Gygax was not involved with 2e psionics in any way that I am aware of - he had already been removed from his company a couple of years prior to the 2e PHB coming out, and TCPH didn’t come out for another 2 years after that, and Dark Sun update another couple of years after that.

Gygax approved the publication of articles in Dragon 006 and 023 praising the psionics system, even though he did not use it whatsoever in his campaign, and eventually came to regret the whole mess (despite the fact that 0e and 1e psionics were based partly off of the mental Divine class that he himself had written for testing to give players a chance against the dreaded mind flayer) because of how he did not feel that psionics fit with his vision of his personal medieval campaign world (as far as I’m aware), thus wanted people to stop asking him about psionics.

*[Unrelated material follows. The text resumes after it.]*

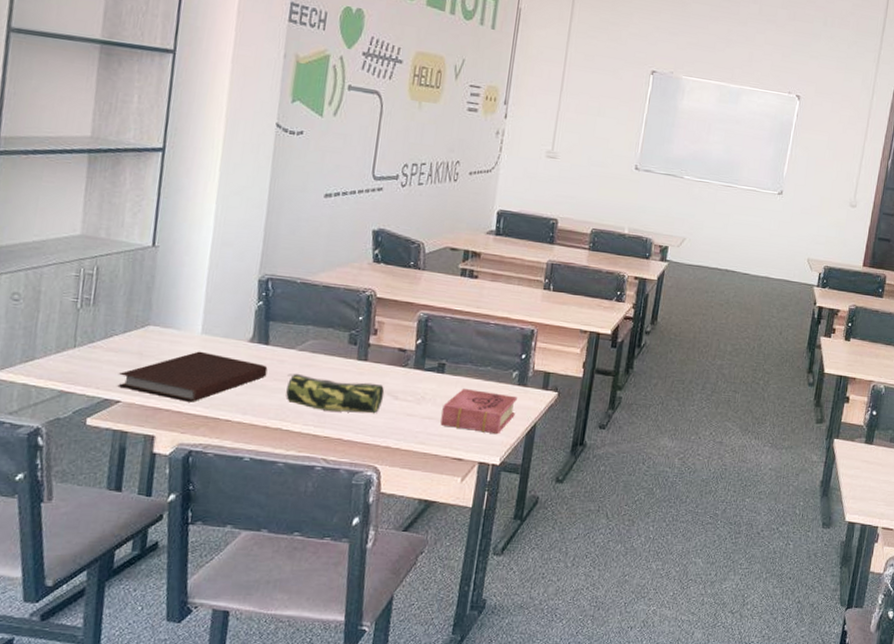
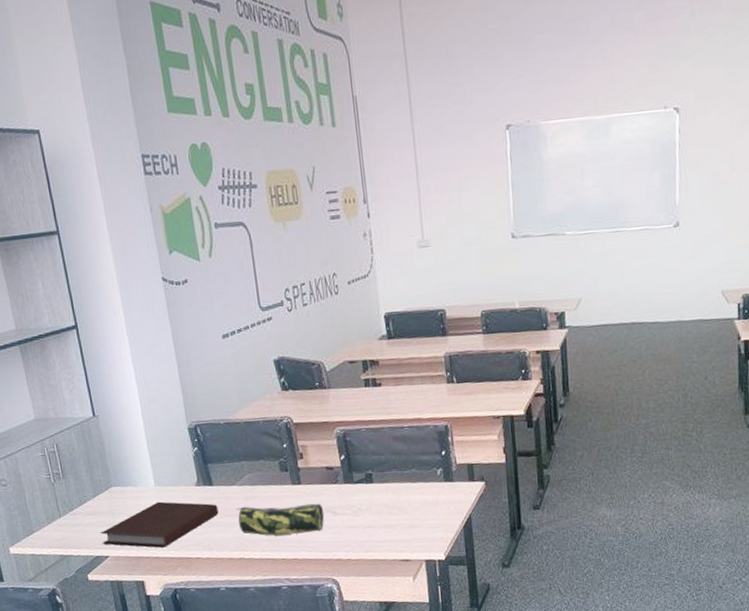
book: present [440,387,517,434] -> none [379,492,449,532]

And yes, Gygax really didn’t want power without restriction or penalties… that was in fact the exact stated reason by him to introduce material components for spells - he wanted to limit the wizard and enable non-magical types to interrupt the spell-casting process as a means of balance.

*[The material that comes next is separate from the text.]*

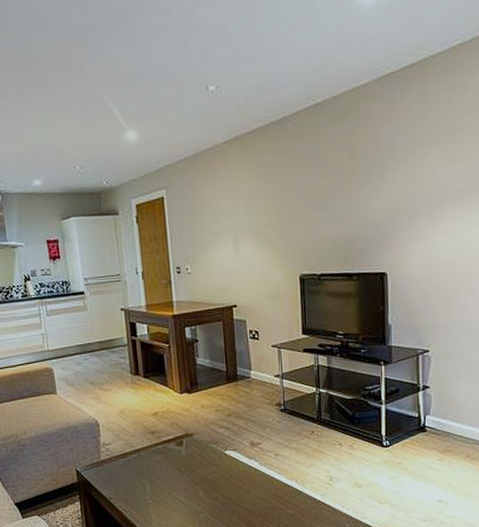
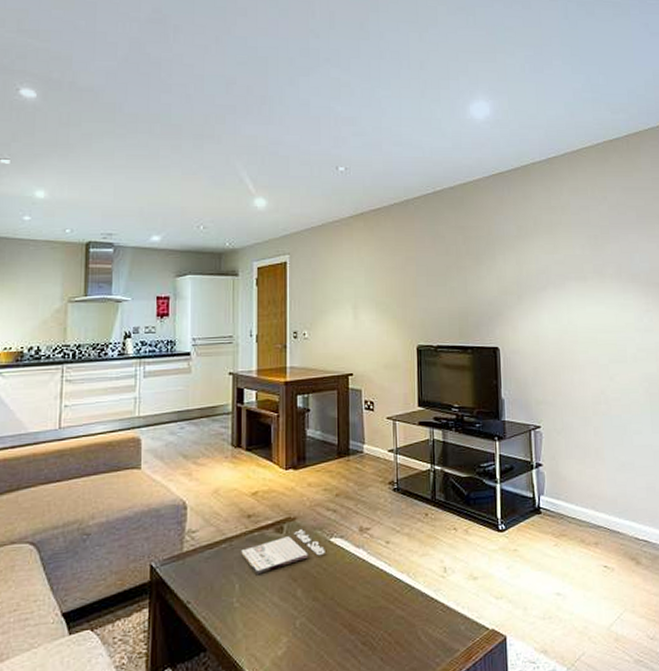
magazine: none [149,442,221,478] -> present [241,528,325,574]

Agreed. Judge a game by the enjoyment you get.
My campaign started back in the eighties, and I have run my game world under many different systems - D&D (white box), Chivalry and Sorcery, Runequest, and others - it was even visited by players running under Space Opera! The game world developed before D&D canon developed, so it has many little idiosyncracies built into it that are internally consistent but that don’t match any rules system. For example, a character gets NO saving throw against miracles cast by a priest of their god - why would they? (It helps the evil churches keep their congregations in line…)
And psionics do not work in the world. Having looked at Eldritch Wizardry, I gave it a big thumbs down and decided not to include it. The players recently met the first Illithid seen for centuries (they were thought to be extinct) and defeated it - it was a priest of an evil god, and seemed to exist quite happily without its supposed psionic powers.
I had a 30 year break from gaming after I married - family becomes the most important thing to you - but visited an annual games convention, and ran one game per year under AD&D. And players still wanted to visit, because they had fun.
After personal tragedy, I restarted GMing online when Covid hit, and have been running ever since. The weekly group runs under AD&D (an amalgam of 1e and 2e), but to begin with I also ran a second weekly group under 5th ed (it ended due to player commitments).
I also run an open game at conventions, and players can bring characters in from different systems. I trust them to know their system, and adapt outcomes for their character accordingly. Despite the world’s restrictions (some players really hate the limitation of maximum AC -5 under AD&D) I normally have more wanting to play than I have places.
I will try most games systems (including homebrew) but prefer those where I stand a chance of developing a character - which limits my enjoyment of Call of Cthulhu, Paranoia, and one-shots!
But the point is to know the setting you place the players in - if you can make it enjoyable, they will be happy. Just make sure you know the main rules sufficiently to manage them!

Quite the story! Thank you for sharing.